Collected data entries:
----------------------------------------
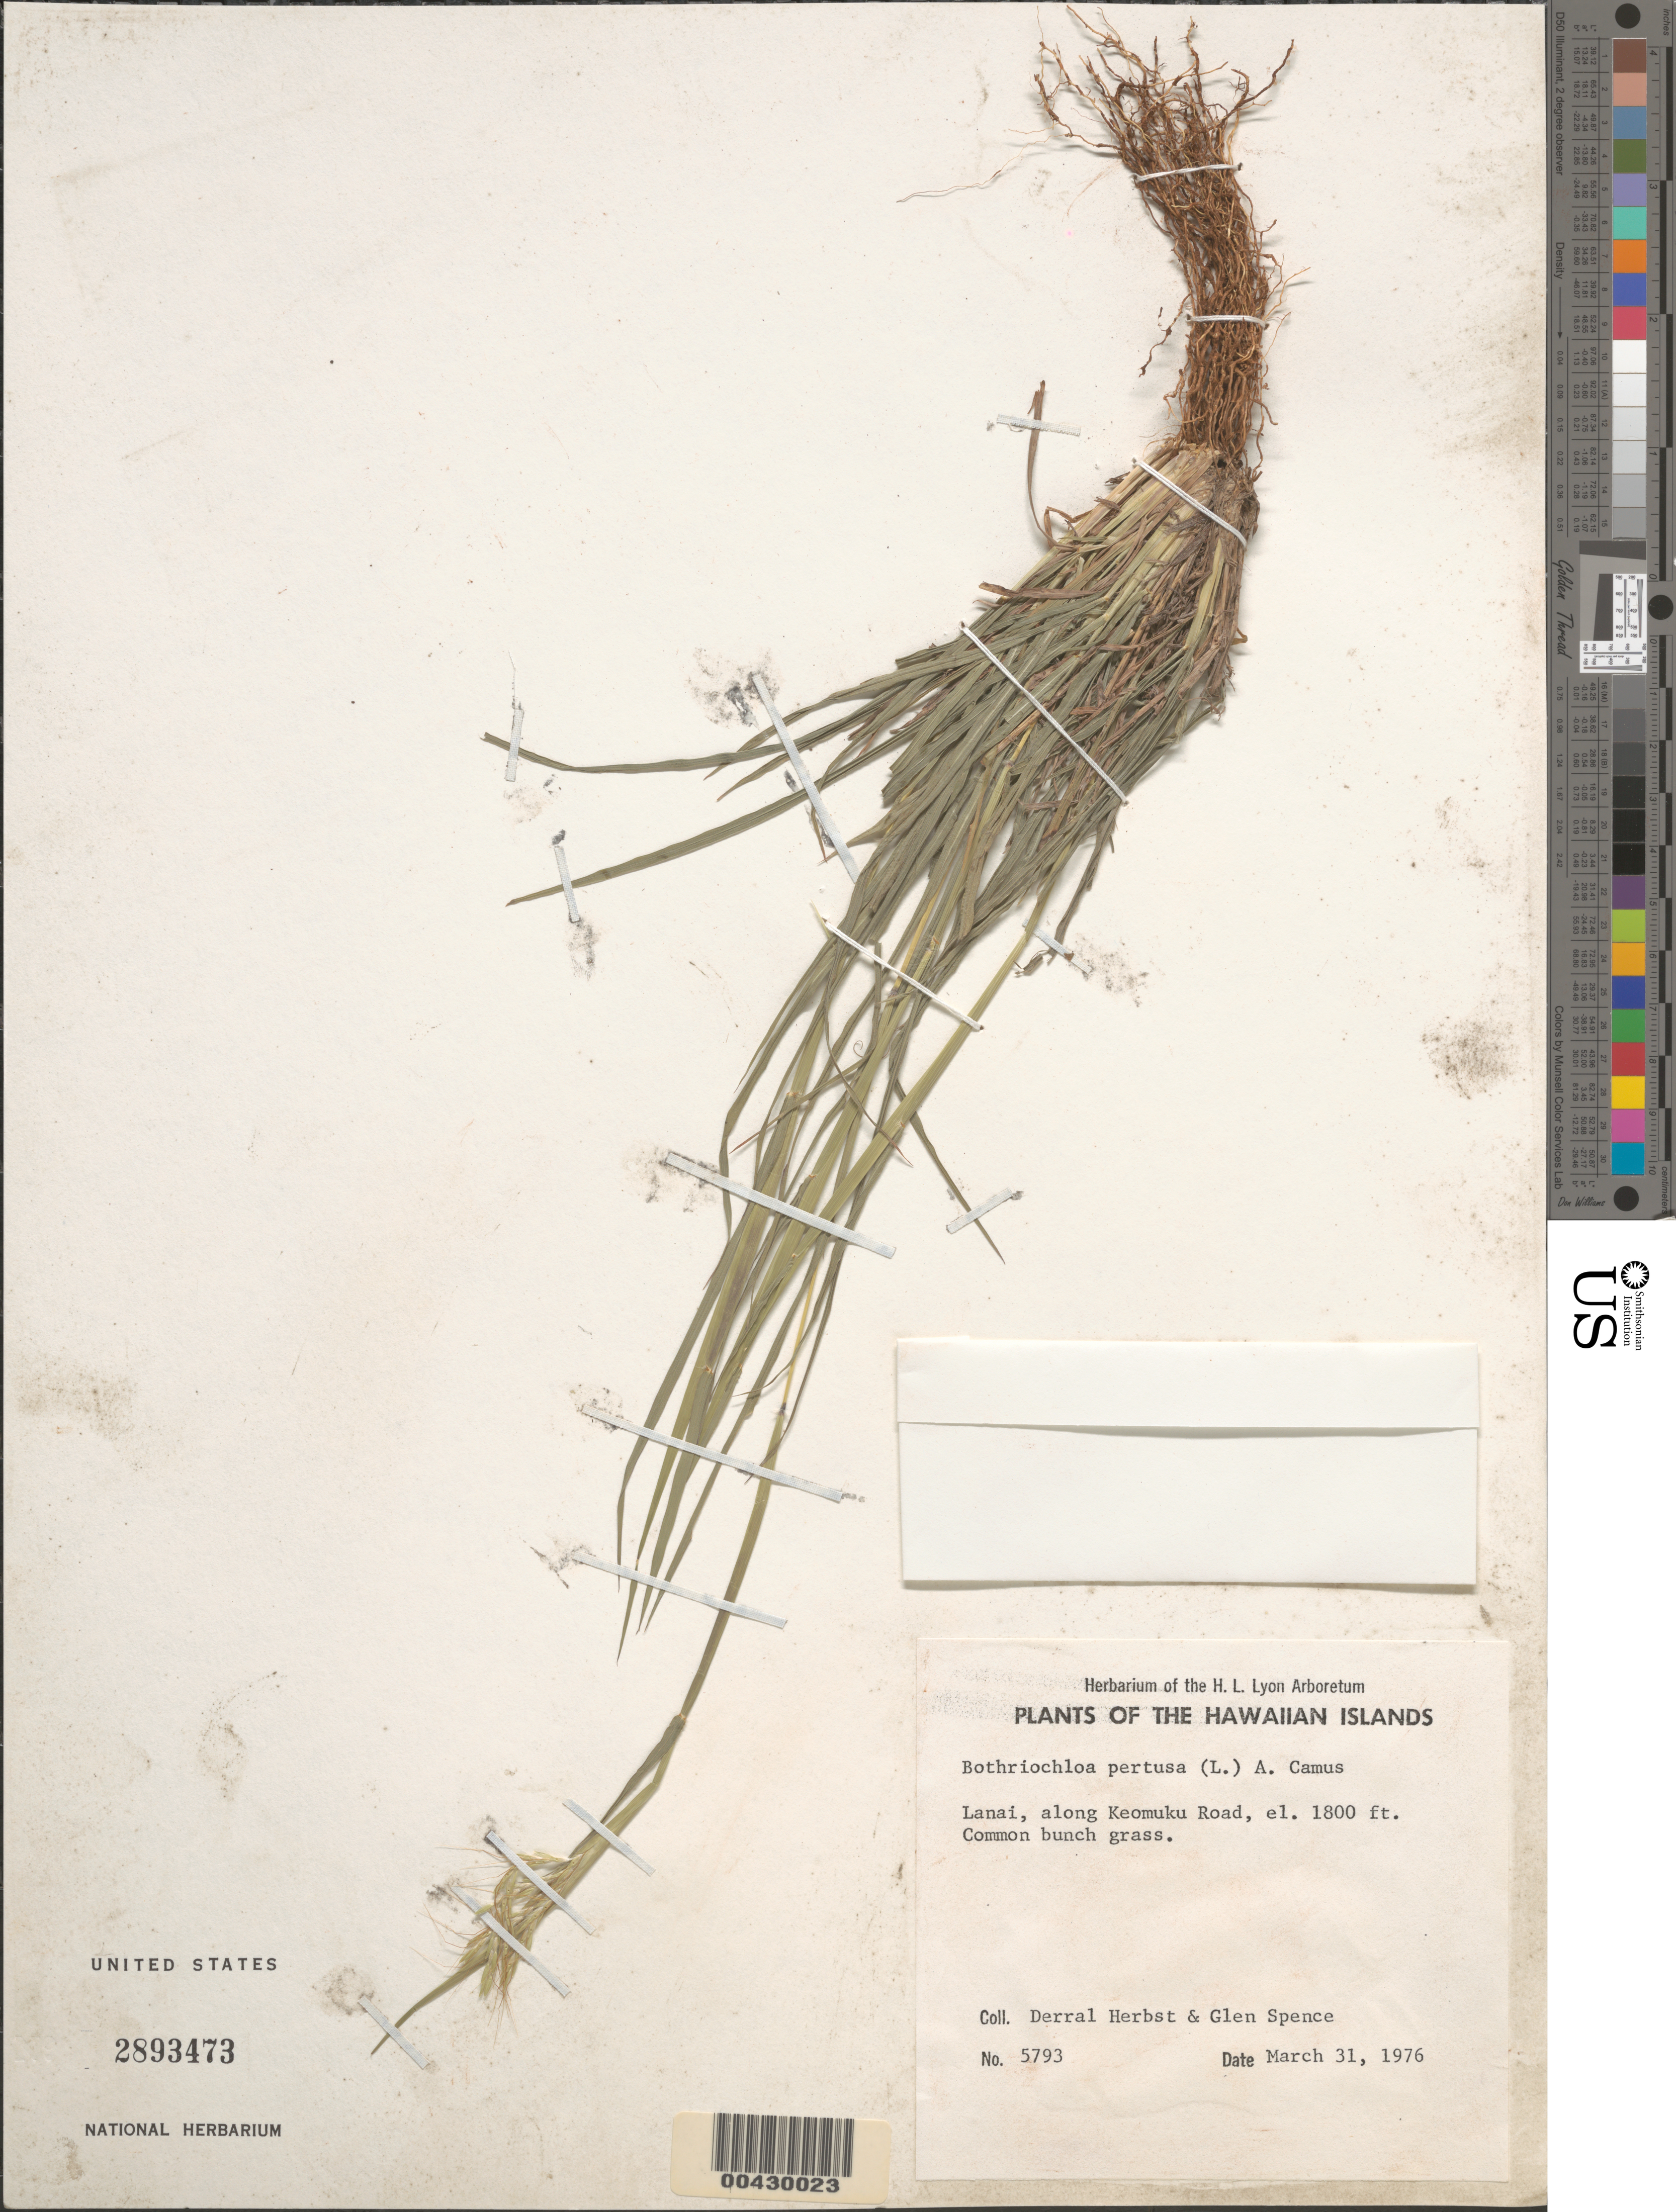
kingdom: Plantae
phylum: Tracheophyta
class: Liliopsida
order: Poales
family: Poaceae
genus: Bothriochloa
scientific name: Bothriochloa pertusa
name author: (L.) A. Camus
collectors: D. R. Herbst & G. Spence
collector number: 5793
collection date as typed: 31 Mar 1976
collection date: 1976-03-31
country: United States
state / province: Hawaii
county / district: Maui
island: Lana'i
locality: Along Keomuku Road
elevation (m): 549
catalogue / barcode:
----------------------------------------
Starting at the line that contains "family: Poaceae" and ending at the last line of the records, lay out each line as one string in a JSON list, leaving out blank lines.

WRITTEN SOLUTION:
[
  "family: Poaceae",
  "genus: Bothriochloa",
  "scientific name: Bothriochloa pertusa",
  "name author: (L.) A. Camus",
  "collectors: D. R. Herbst & G. Spence",
  "collector number: 5793",
  "collection date as typed: 31 Mar 1976",
  "collection date: 1976-03-31",
  "country: United States",
  "state / province: Hawaii",
  "county / district: Maui",
  "island: Lana'i",
  "locality: Along Keomuku Road",
  "elevation (m): 549",
  "catalogue / barcode:"
]